Knight, who has worked for the federal Job Training Partnership Act in Los Angeles, said Project Step seeks to help the youths who he believes have fallen through the cracks of government programs.

"The problem was that we (at JTPA) were finding jobs for the more skilled workers, and the kids who were homeless that needed the jobs were falling through the cracks," Knight said. "These kids have day-to-day survival needs and they don't have the time to wait two to three weeks or months for work. They'll have to resort to illegal activities if necessary."

Such was the case with Chris DeCaprio, 19, who, before joining Project Step was caught up in a world of drugs and survival sex. DeCaprio says he left his Eureka home six months ago after his alcoholic stepfather knocked out his front tooth.

When DeCaprio got off the bus at Hollywood and Vine, he called the 9-Line, a national referral agency for runaway youths, which referred him to Covenant House, a shelter for homeless teens.

DeCaprio left Covenant House after a disagreement with officials there and spent several weeks on the street before moving into another youth shelter. In between shelters and before working for Project Step, DeCaprio says he sometimes bartered sex for a place to sleep.

For four months, DeCaprio has worked in Project Step's day labor program as a receptionist at the L.A. Free Clinic's Hollywood and Beverly boulevards offices.

Approximately 655 youths have worked for Project Step since its inception. Since July, when Project Step changed its focus from temporary to long-term employment, 15 young people have found such jobs.

Knight says far more youths must be placed in long-term jobs before Project Step can be called a success.

"Where we've been unsuccessful is when, after four months of the program, a lot of kids have to be let go because we're not able to find them a more permanent job," says Knight.

Aside from Universal Nissan, the six businesses include Stroock & Stroock & Levan, a Century City law firm; Silverstein and Schiffer, a Beverly Hills accounting firm; Dean Witter in Santa Monica; Audio Rents in Hollywood, and Who's on Third restaurant in Los Angeles. Many more are needed, Knight said.

Project Step, which has a paid staff of three and two volunteers, bills administrative costs to those companies that hire workers.
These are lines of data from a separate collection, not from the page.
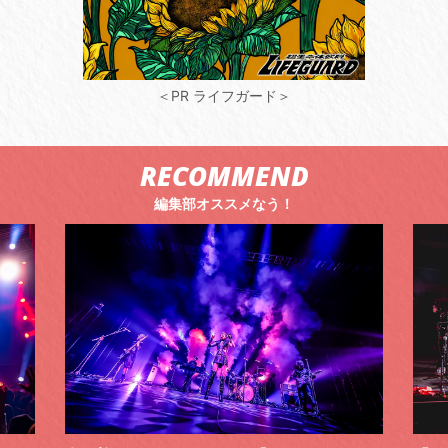
＜PR ライフガード＞
RECOMMEND
編集部オススメなう！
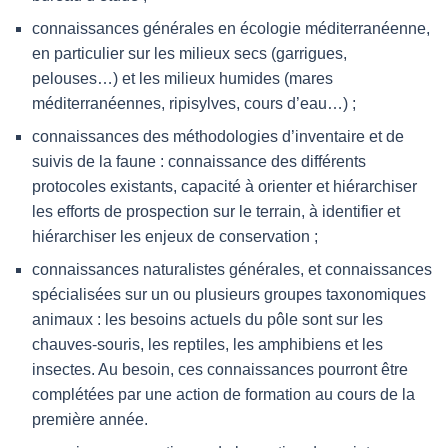
connaissances générales en écologie méditerranéenne,
en particulier sur les milieux secs (garrigues,
pelouses…) et les milieux humides (mares
méditerranéennes, ripisylves, cours d’eau…) ;
connaissances des méthodologies d’inventaire et de
suivis de la faune : connaissance des différents
protocoles existants, capacité à orienter et hiérarchiser
les efforts de prospection sur le terrain, à identifier et
hiérarchiser les enjeux de conservation ;
connaissances naturalistes générales, et connaissances
spécialisées sur un ou plusieurs groupes taxonomiques
animaux : les besoins actuels du pôle sont sur les
chauves-souris, les reptiles, les amphibiens et les
insectes. Au besoin, ces connaissances pourront être
complétées par une action de formation au cours de la
première année.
Project Step also receives funding from the U.S. Department of Agriculture and other federal agencies as well as money from private donors.

Knight is seeking funding to start a business that would be owned and operated by Project Step to allow the youths to learn more advanced job skills. He is proposing either a restaurant or a moving company that will be operated by Project Step youth in all phases.

"We'd be able to have all different levels of jobs and we don't have that now," Knight said. "In the restaurant for example, they would start out as dishwashers, move up to cashier, then waiter, then supervisor, then payroll, thus teaching them all aspects of running a business."

Knight says he hopes to set up such a business within two years. In the meantime, he says, Project Step continues meeting the immediate needs of the troubled youths.